It seems every emerging startup hub worldwide aims to recreate the unique entrepreneurial conditions of California's Silicon Valley. But is that possible—or even advised?
In his previous column for Inc.com, oDesk VP of International & Enterprise Matt Cooper interviewed Jon Bradford, the managing director of Techstars London about why entrepreneurs should think more like athletes. In his latest article—part II of that interview—Matt and Jon discuss how startups might actually benefit from being located outside Silicon Valley, and how other entrepreneurial hubs shouldn't necessarily aim to be the next Silicon Valley.
In particular, Matt asks, "What's next for start-ups? Is a new Silicon Valley on the horizon?" To which Jon responds:
The world doesn't need another Silicon Valley. The world needs more bridges. We've seen all of the U.S. start-up hubs evolve--New York, Boston, Austin, Boulder, Chicago--and I'm seeing the same thing happen globally. There is only one Silicon Valley and I don't think there will ever be another place like it. The good news is we don't need one, we just need more ways to connect to it.

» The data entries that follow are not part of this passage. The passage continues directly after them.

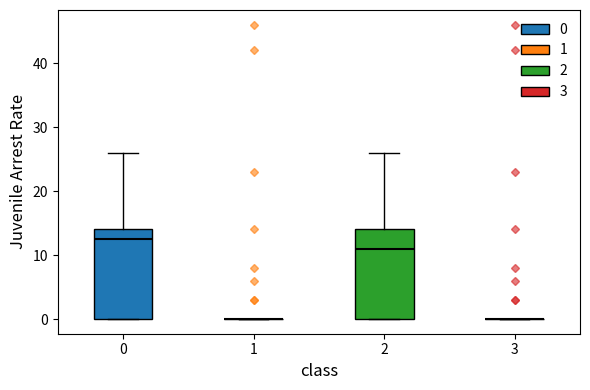

Reading left to right, read every box against the y-axis: the position of its median line, the range the box covers, and the ends of its whiskers. The values are not printed on the chart, so give them approximately, as read against the axis.

0: median 13, box 0 to 14, whiskers 0 to 26
1: box collapsed to a line at 0, whiskers 0 to 0
2: median 11, box 0 to 14, whiskers 0 to 26
3: box collapsed to a line at 0, whiskers 0 to 0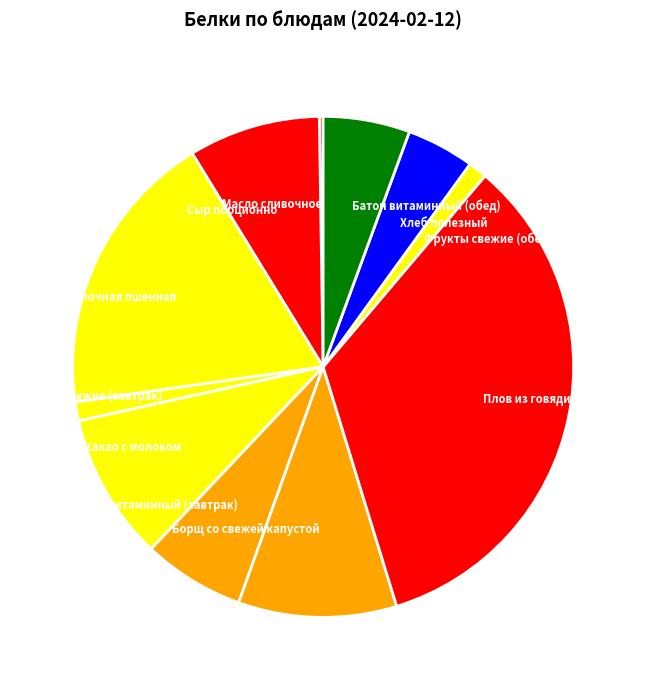

Does Батон витаминный (завтрак) account for over 50% of the chart?

No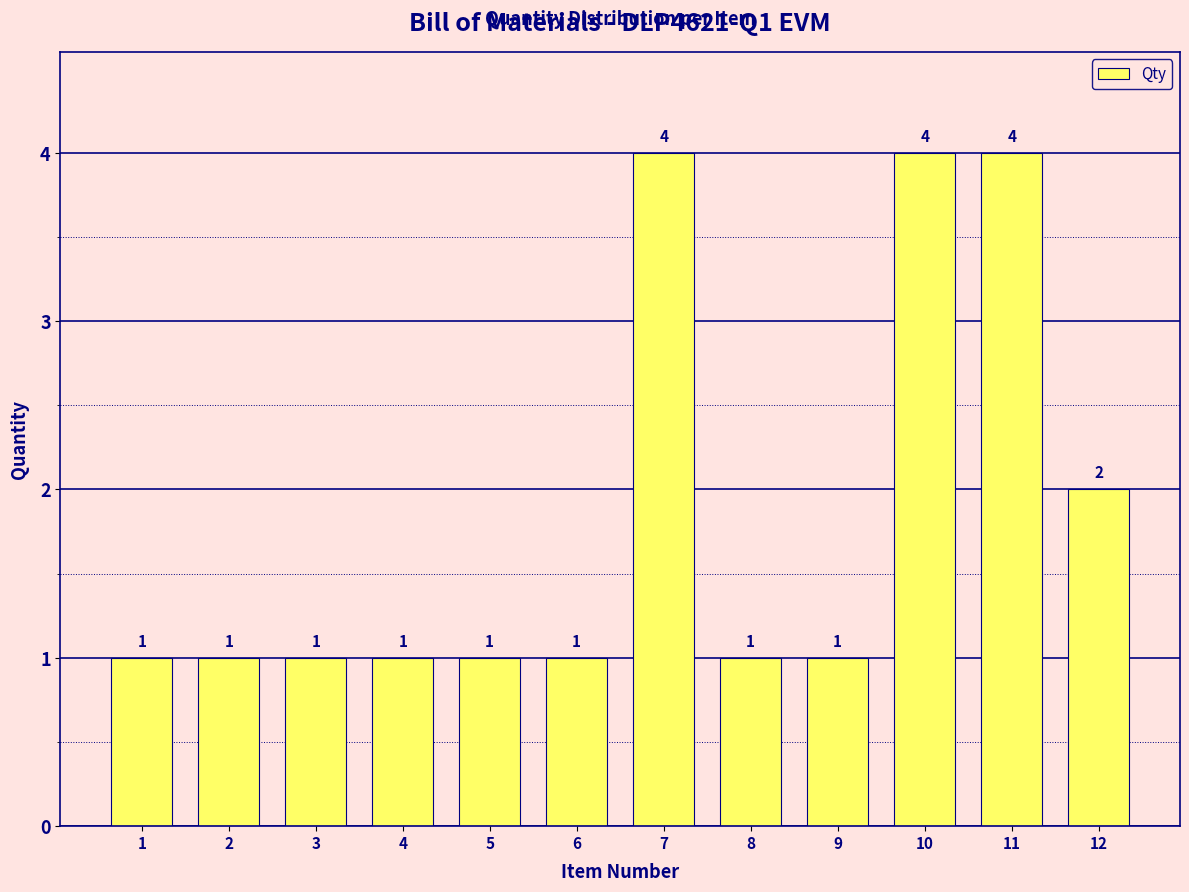

Reading left to right, list all the values displayed in this chart.

1	1	1	1	1	1	4	1	1	4	4	2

The model that will develop is similar to the Internet, with regional nodes driving the global expansion of startups and entrepreneurship. Some nodes will be stronger than others, and they may be strong in different things--certain industries, skill sets or business models. If one node goes down due to the economy or politics, traffic will shift through another node or several other nodes. This is great news for the global start-up ecosystem, as it will become more efficient and resilient over time.